Dem bekannten Streit um die Liancourt-Felsen und seiner Entstehung, die auch von verwirrender Benennung handelt und ebensolchen Seekarten, ließe sich die Geschichte von Tsushima beigesellen, jener Insel, die wie ein Trittstein von Japan nach Korea in der See liegt, und aufgrund ihrer Beschränkungen ausreichend für alle Bewohner Landwirtschaft zu treiben, in die Rolle nachgerade gedrängt wurde, Bindeglied, mitunter aber auch Agent Provokateur zu spielen. Auch darauf kommt Zöllner ausführlich zu sprechen.

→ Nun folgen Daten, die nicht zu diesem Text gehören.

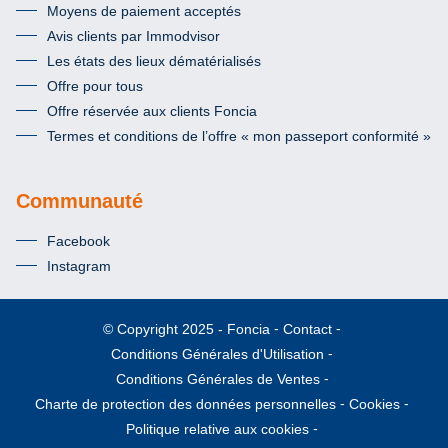
Moyens de paiement acceptés
Avis clients par Immodvisor
Les états des lieux dématérialisés
Offre pour tous
Offre réservée aux clients Foncia
Termes et conditions de l’offre « mon passeport conformité »
Communauté
Facebook
Instagram
Foncia
Contact
© Copyright 2025
Conditions Générales d'Utilisation
Conditions Générales de Ventes
Charte de protection des données personnelles
Cookies
Politique relative aux cookies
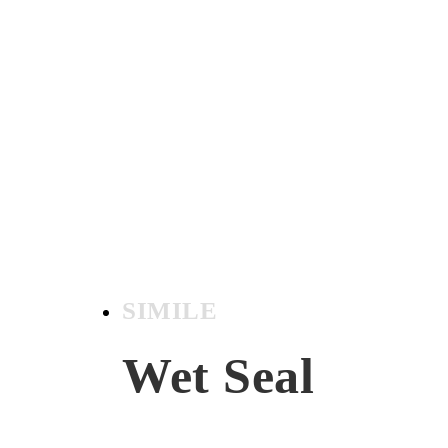
SIMILE
Wet Seal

Der sukzessive Verlust der koreanischen Souveränität auf dem Weg vom 19. ins 20. Jahrhundert mündete in der Annexion durch Japan. Dass sich die Jahrzehnte der unterdrückten Eigenständigkeit nicht nur als ein Anziehen der Daumenschrauben an den Gliedmaßen eines von der Welt vergessenen Delinquenten, lesen lassen, zeigt Zöllner auf, wenn er die Brüche und Wandelbarkeiten in der japanischen Kolonialpolitik rekonstruiert. So erweisen sich Maßnahmen zur Anhebung der Alphabetisierung alles in allem als Fehlschläge, jene zur Hebung der Industrialisierung letztlich als Bevorzugung der nördlichen Regionen vor den südlichen, was zu Entwicklungen verhilft, die dann nicht mehr der Kolonialmacht zuzuschreiben sein werden. Trotz wachsenden Assimilierungsdrucks waren nicht alle koreanischen Militärangehörige in Japans Armeen Gepresste und das System der euphemistisch sogenannten „Trostfrauen“ hat nicht nur eine totalitäre Soldateska, sondern auch aktive Kollaboration (vgl. S. 388) zu verantworten.
Die Bedeutung der „Schülerunruhen von Kwangju“ im September 1929 für das nationale Selbstverständnis Koreas lässt sich womöglich gar nicht überschätzen, wenn man bedenkt, dass die Erinnerung von jenem Massaker in den Maitagen des Jahres 1980 überlagert werden, das ein Initial dafür darstellt, wohin die Republik Korea sich letztlich entwickelt hat: zu einem funktionierenden demokratischen Staat in einer Region, in der genau diese Eigenschaften dünn gesät sind.
Reinhard Zöllner hat ein Buch von Gewicht geschrieben.